## Exercise data
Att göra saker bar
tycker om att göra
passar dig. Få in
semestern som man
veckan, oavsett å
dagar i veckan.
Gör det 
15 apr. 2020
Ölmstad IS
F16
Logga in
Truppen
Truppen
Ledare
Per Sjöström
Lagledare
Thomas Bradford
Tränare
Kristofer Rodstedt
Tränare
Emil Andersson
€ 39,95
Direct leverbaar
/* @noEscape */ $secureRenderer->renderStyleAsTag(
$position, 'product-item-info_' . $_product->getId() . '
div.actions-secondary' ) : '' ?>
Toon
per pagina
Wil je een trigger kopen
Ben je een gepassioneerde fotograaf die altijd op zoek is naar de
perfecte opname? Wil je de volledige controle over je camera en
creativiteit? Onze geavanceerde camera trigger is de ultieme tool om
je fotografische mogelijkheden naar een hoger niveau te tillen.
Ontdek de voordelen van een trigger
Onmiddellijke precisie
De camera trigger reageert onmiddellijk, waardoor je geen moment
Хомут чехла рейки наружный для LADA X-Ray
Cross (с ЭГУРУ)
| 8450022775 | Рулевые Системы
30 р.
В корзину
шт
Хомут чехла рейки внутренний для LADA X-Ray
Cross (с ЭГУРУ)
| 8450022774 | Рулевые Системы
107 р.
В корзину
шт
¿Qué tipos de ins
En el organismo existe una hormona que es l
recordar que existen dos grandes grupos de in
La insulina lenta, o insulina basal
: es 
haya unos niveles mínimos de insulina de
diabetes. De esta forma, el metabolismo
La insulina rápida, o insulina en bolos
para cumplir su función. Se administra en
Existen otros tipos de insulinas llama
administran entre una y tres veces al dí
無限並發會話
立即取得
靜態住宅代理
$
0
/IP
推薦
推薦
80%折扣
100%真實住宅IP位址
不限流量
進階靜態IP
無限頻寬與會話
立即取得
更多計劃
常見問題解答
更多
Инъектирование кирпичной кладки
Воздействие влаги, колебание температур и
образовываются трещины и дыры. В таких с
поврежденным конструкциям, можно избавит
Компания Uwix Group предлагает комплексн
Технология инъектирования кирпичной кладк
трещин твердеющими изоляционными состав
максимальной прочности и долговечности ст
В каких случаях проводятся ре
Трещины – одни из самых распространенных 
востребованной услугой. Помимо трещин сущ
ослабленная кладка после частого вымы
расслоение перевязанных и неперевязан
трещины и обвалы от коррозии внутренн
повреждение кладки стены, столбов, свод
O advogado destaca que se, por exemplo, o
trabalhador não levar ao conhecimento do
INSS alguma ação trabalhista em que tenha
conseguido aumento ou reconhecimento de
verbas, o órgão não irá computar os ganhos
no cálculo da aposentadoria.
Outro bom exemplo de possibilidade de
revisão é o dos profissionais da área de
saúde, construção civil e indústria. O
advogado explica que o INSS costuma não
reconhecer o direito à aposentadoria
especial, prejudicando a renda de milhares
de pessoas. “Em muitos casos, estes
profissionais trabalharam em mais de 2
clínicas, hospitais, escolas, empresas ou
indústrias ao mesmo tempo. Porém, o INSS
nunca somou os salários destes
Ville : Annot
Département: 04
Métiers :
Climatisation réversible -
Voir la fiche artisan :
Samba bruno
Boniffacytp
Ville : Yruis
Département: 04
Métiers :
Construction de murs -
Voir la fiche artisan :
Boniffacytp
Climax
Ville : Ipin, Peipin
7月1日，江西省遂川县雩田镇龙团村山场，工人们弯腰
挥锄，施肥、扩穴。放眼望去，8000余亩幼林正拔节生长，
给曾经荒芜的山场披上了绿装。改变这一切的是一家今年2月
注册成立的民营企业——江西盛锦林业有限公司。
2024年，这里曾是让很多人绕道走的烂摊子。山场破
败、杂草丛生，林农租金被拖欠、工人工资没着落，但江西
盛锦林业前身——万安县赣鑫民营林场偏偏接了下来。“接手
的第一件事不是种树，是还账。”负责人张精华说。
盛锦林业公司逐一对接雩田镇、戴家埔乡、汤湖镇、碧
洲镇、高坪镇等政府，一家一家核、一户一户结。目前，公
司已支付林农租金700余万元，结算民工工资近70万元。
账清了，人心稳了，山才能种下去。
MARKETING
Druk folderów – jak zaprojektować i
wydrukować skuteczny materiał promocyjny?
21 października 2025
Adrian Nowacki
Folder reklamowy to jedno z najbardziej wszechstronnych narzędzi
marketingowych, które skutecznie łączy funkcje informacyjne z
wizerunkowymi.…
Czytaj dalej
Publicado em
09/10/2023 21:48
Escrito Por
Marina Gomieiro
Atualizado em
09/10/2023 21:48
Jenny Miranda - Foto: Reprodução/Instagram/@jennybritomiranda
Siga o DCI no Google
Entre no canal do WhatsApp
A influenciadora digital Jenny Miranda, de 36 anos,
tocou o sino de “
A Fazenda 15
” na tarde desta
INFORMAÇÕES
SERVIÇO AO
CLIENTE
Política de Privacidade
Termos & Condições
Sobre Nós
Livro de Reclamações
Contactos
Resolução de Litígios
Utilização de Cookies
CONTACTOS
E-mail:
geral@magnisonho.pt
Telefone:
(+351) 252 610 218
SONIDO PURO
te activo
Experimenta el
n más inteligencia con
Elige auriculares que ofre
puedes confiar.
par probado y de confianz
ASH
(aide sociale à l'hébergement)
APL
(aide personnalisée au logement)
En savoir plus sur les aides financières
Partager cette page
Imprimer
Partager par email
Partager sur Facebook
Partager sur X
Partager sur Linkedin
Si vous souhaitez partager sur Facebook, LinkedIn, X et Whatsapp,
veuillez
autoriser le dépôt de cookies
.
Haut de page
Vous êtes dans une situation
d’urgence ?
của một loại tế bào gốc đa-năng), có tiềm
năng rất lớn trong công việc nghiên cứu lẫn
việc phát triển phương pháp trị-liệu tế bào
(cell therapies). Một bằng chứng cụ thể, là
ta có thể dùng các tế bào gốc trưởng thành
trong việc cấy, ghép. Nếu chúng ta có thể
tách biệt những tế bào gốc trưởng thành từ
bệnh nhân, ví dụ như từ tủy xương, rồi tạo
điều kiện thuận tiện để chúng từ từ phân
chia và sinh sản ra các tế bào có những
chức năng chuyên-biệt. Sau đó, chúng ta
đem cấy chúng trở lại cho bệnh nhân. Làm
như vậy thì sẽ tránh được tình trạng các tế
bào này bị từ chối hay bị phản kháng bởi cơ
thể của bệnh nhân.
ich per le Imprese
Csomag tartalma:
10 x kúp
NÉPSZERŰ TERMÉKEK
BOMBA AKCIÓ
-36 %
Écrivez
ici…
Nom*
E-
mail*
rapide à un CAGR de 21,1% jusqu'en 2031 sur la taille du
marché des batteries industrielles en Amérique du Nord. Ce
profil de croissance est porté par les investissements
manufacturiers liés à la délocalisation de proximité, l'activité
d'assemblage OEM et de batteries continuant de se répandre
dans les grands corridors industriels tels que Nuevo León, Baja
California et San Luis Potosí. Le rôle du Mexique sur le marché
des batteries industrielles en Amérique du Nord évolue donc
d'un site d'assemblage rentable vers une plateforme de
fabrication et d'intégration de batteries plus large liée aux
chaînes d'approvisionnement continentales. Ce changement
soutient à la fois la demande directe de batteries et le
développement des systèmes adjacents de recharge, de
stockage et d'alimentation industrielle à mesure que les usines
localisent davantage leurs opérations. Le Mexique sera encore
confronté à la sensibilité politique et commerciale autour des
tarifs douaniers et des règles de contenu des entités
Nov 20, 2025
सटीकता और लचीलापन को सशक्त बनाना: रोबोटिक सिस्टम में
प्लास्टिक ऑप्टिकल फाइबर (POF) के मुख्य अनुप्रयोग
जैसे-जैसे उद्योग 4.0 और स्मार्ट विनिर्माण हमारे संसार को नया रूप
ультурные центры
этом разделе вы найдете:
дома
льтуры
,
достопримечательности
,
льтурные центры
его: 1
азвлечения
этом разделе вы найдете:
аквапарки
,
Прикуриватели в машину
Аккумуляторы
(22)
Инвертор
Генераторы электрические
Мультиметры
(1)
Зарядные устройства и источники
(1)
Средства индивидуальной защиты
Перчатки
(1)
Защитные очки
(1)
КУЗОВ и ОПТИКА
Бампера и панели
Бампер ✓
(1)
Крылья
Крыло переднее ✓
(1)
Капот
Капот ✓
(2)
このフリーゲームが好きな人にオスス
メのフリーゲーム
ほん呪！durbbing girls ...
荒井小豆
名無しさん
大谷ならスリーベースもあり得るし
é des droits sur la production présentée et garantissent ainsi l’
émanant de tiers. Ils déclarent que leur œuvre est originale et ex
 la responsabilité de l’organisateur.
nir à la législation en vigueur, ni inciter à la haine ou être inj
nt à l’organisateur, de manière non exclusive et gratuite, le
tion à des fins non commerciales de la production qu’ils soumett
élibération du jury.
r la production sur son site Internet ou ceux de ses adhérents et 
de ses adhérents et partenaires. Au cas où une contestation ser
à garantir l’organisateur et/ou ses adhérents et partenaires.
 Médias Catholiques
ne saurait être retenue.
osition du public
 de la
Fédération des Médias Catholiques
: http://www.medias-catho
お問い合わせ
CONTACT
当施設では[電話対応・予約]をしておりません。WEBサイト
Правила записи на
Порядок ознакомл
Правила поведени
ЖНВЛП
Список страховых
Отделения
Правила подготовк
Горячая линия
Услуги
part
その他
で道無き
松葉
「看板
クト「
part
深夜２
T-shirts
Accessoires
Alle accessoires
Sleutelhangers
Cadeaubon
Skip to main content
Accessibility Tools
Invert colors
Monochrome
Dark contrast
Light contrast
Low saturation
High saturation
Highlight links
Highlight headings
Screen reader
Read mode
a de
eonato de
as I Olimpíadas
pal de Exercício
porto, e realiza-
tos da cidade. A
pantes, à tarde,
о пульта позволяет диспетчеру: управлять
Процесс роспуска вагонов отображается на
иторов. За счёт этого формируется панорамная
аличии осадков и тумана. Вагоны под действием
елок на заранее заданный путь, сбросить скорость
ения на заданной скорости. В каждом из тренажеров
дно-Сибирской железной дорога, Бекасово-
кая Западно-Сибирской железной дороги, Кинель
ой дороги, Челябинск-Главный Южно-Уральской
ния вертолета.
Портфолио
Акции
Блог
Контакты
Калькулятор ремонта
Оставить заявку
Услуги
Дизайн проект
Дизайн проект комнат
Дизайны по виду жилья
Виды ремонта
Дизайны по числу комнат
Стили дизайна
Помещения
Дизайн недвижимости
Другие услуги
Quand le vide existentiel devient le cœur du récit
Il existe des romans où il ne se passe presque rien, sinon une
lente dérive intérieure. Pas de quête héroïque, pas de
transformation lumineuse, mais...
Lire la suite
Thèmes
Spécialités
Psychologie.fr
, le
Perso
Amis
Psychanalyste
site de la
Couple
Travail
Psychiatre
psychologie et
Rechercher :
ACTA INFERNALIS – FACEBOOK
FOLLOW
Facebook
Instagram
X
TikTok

## Task details
Each line above from the one with "Правила записи на" up to and including the one with "аличии осадков и тумана. Вагоны под действием" must be set down exactly, and no line outside that span may appear.

## Output
Правила записи на
Порядок ознакомл
Правила поведени
ЖНВЛП
Список страховых
Отделения
Правила подготовк
Горячая линия
Услуги
part
その他
で道無き
松葉
「看板
クト「
part
深夜２
T-shirts
Accessoires
Alle accessoires
Sleutelhangers
Cadeaubon
Skip to main content
Accessibility Tools
Invert colors
Monochrome
Dark contrast
Light contrast
Low saturation
High saturation
Highlight links
Highlight headings
Screen reader
Read mode
a de
eonato de
as I Olimpíadas
pal de Exercício
porto, e realiza-
tos da cidade. A
pantes, à tarde,
о пульта позволяет диспетчеру: управлять
Процесс роспуска вагонов отображается на
иторов. За счёт этого формируется панорамная
аличии осадков и тумана. Вагоны под действием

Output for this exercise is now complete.